The full results of MIDiA’s highly detailed COVID media consumption study is now available to MIDiA clients in the report ‘Media consumption: Lockdown’s attention boom’ and the accompanying dataset. Here are a few of the high-level findings.

  • Everything was up: 2020 was a case of a high tide rises all boats, with all forms of entertainment increasing average consumption time. Video consolidated its position as the leading format in terms of hours spent, but the largest percentage gains were in games (30%) and non-music audio (24%). Consumers even increased their time doing nothing / chilling, illustrating that despite the unsettling chaos of the pandemic, consumers found more time to relax and also to contemplate. Interestingly, doing nothing increased by a greater rate than listening to music.
  • Audiobooks were audio’s big winner: While podcast listening was up by an impressive 35%, audiobooks were lockdown’s biggest winner, increasing average time by nearly 50%. The radio and music businesses’ obsession with podcasts is understandable given how much focus the likes of Spotify, Amazon and Apple have placed on them, but the audiobooks category has emerged as the dark horse of the piece. When all audio time is considered together (radio, music, streaming, podcasts, audiobooks), audiobooks now account for a similar share of total time as podcasts do. Though music streaming was up too during lockdown, it grew more slowly than podcasts and audiobooks so was flat in terms of total share. Radio lost share. The shift is reflected in Spotify’s numbers: its average content hours per monthly active user (MAU) fell by 1% in 2020. Given that this figure includes podcasts, the inferences are: a) Spotify lost share of audio time, and b) music hours fell. It wasn’t just Spotify that did not keep pace with the audio boom. Even apps like the BBC’s Sounds saw a fall in the ratio of weekly to daily users. 

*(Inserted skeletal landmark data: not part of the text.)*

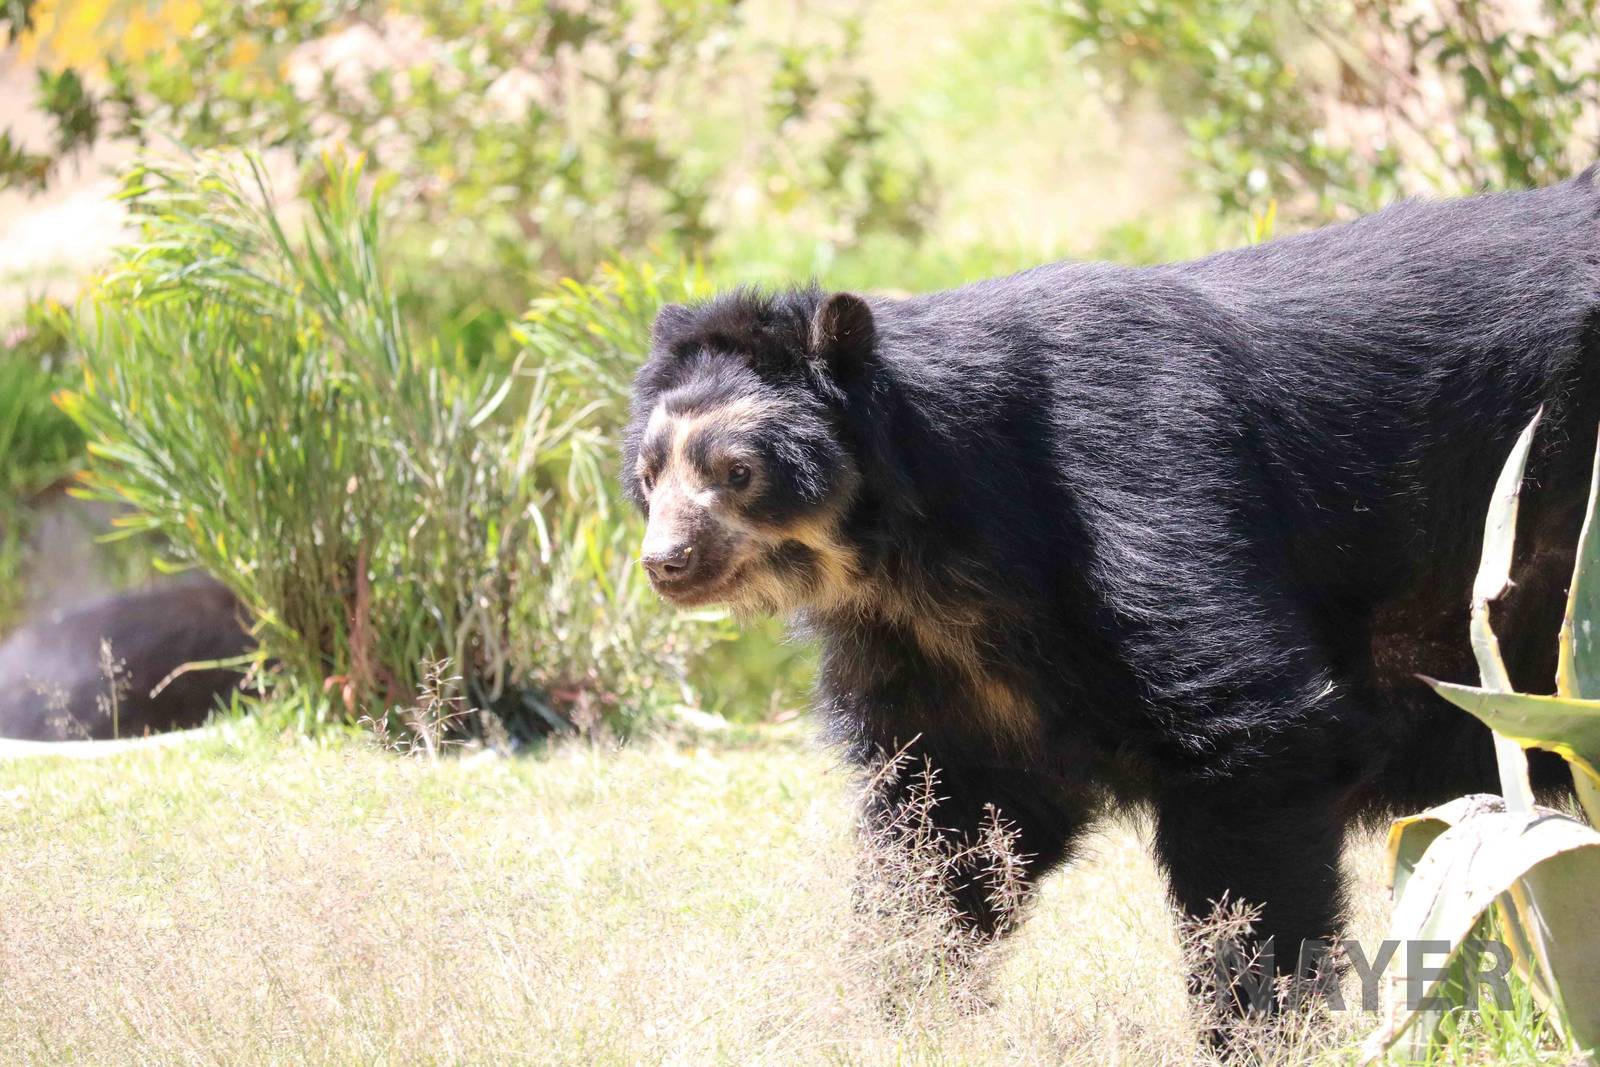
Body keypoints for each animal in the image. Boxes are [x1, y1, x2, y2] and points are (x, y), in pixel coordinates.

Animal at [622, 169, 1600, 1011]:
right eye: (649, 473)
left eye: (736, 471)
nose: (666, 561)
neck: (931, 555)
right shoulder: (928, 654)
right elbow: (950, 825)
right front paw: (902, 997)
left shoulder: (1143, 487)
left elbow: (1256, 741)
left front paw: (1257, 1015)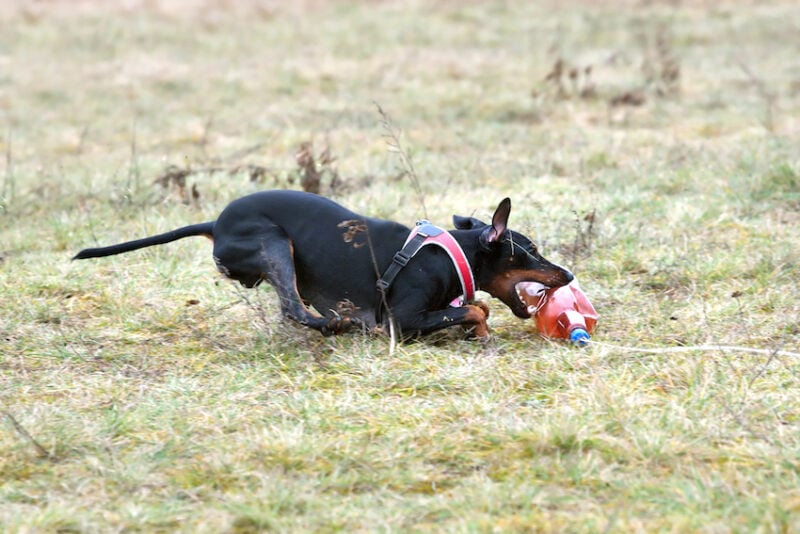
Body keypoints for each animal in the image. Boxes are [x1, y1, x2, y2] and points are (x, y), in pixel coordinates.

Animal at [75, 192, 572, 340]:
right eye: (529, 249)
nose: (568, 275)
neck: (449, 252)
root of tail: (215, 224)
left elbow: (475, 306)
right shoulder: (404, 318)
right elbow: (475, 308)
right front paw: (480, 333)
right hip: (275, 244)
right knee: (294, 310)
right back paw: (338, 326)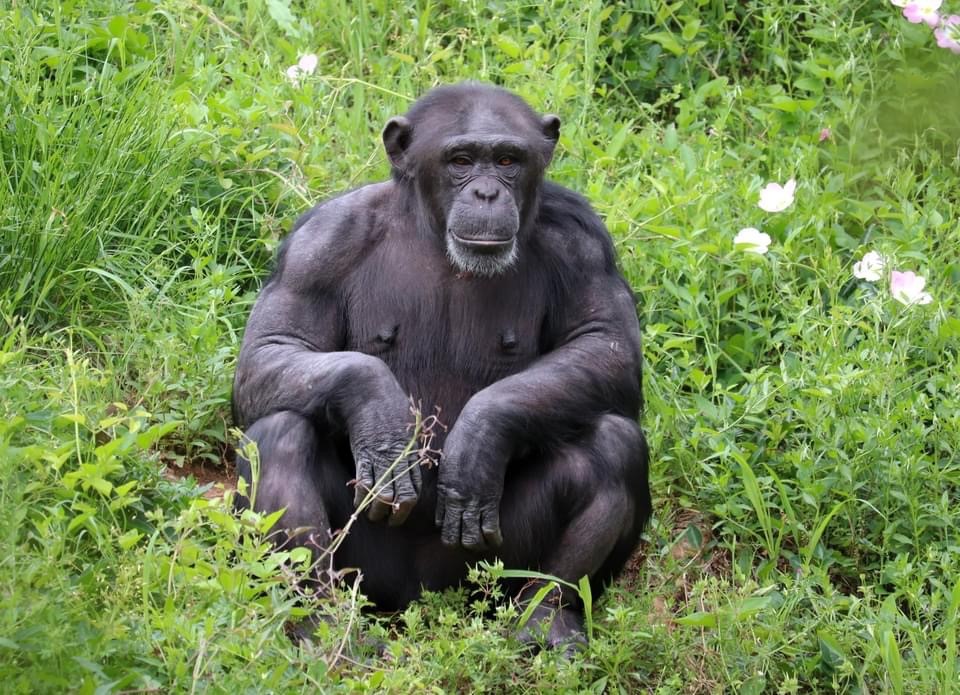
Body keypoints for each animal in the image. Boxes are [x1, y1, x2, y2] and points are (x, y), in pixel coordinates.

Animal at [233, 83, 652, 652]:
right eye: (460, 161)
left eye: (507, 160)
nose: (487, 194)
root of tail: (420, 599)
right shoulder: (318, 244)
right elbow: (272, 348)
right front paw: (381, 415)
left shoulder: (582, 241)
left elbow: (605, 345)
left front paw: (481, 434)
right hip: (369, 572)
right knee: (280, 433)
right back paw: (324, 626)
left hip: (485, 571)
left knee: (613, 444)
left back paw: (547, 617)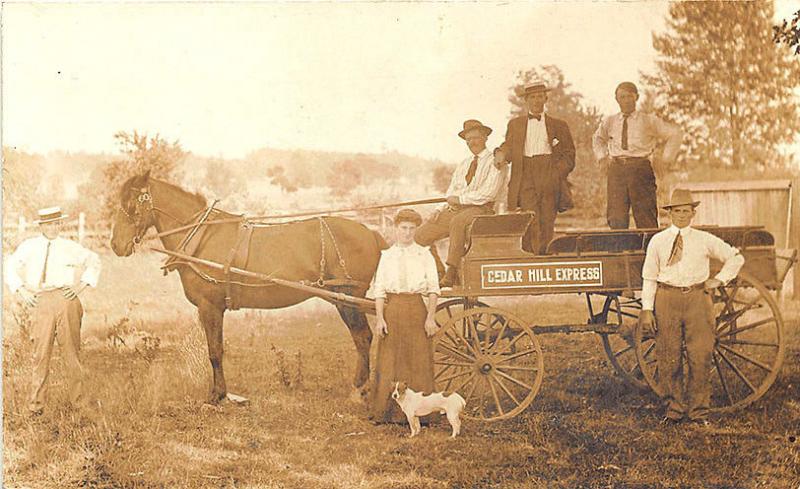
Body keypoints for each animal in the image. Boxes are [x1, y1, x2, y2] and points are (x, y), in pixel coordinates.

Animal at [111, 172, 386, 404]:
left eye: (132, 203)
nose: (116, 245)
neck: (201, 237)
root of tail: (371, 233)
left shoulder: (210, 307)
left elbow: (215, 351)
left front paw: (217, 395)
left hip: (347, 297)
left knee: (363, 337)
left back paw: (359, 389)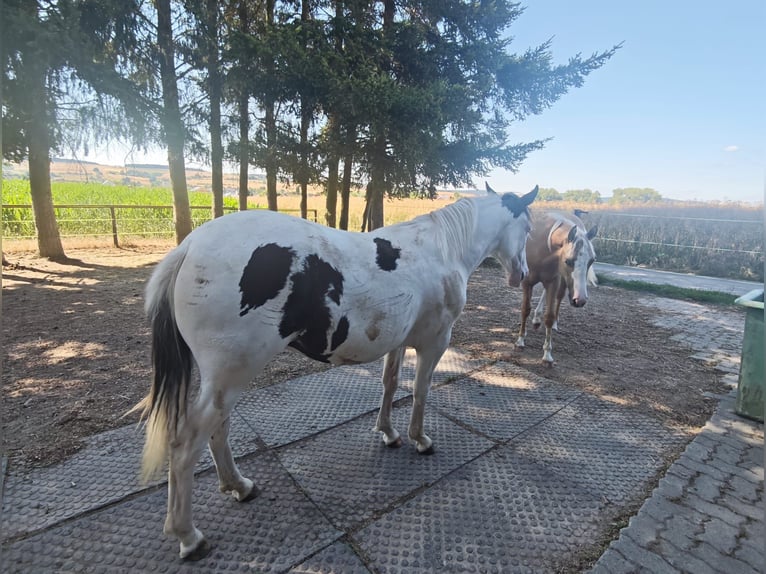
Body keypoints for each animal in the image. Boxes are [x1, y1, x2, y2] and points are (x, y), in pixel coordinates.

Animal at [130, 184, 538, 560]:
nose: (522, 274)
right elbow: (420, 392)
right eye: (529, 227)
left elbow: (390, 385)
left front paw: (388, 433)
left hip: (222, 379)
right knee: (186, 444)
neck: (441, 248)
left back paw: (239, 486)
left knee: (218, 430)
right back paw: (188, 535)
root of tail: (188, 248)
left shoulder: (399, 342)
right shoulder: (433, 343)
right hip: (229, 376)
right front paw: (419, 439)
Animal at [515, 210, 597, 364]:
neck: (541, 248)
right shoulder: (527, 282)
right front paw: (520, 340)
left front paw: (547, 354)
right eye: (568, 261)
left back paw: (550, 323)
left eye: (591, 260)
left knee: (558, 297)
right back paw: (536, 319)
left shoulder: (554, 282)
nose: (580, 300)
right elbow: (525, 309)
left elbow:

  • Casual gamers boosted games: Games’ growth was driven both by core gamers using the former commute time to get in some extra time on their consoles and gaming PCS. But the biggest growth was driven by mobile casual games. In previous years, mainstream consumers had driven a games surge, adopting titles like Candy Crush, but then shifted much of this time to the likes of Netflix and Spotify as the Attention Economy saturated. With more time on their hands in lockdown, mainstream consumers flocked to casual games once again. This will be a likely casualty of the coming Attention Recession.
  • Music is just one lane in audio: COVID-19 catalysed many pre-existing trends; the audio shift was one of those. Just as Netflix took TV out of the TV, podcasts took radio out of radio and contributed to a wider trend of consumers taking an increasingly format-agnostic view of audio. Breaking long-held habits in lockdown, audiences were able to try out new things and, given that we are nearly a year into the lockdown era, establish new behaviours that will remain to some degree post-pandemic (if that is ever a phrase that will really ring true). Traditional habits like the commute and exercise will now see audiobooks and podcasts competing for music time like never before. For music companies, this means that they need to understand they are now in the audio business and they are predominately just competing in one lane. This does not mean that they inherently need to become ’audio businesses’, but it does mean that they need to build strategies that account for this shift. Meanwhile, Amazon once again emerges as the dark horse with music, podcasts and – via Audible – audiobooks. Amazon looks set to be a big beneficiary of the lockdown legacy.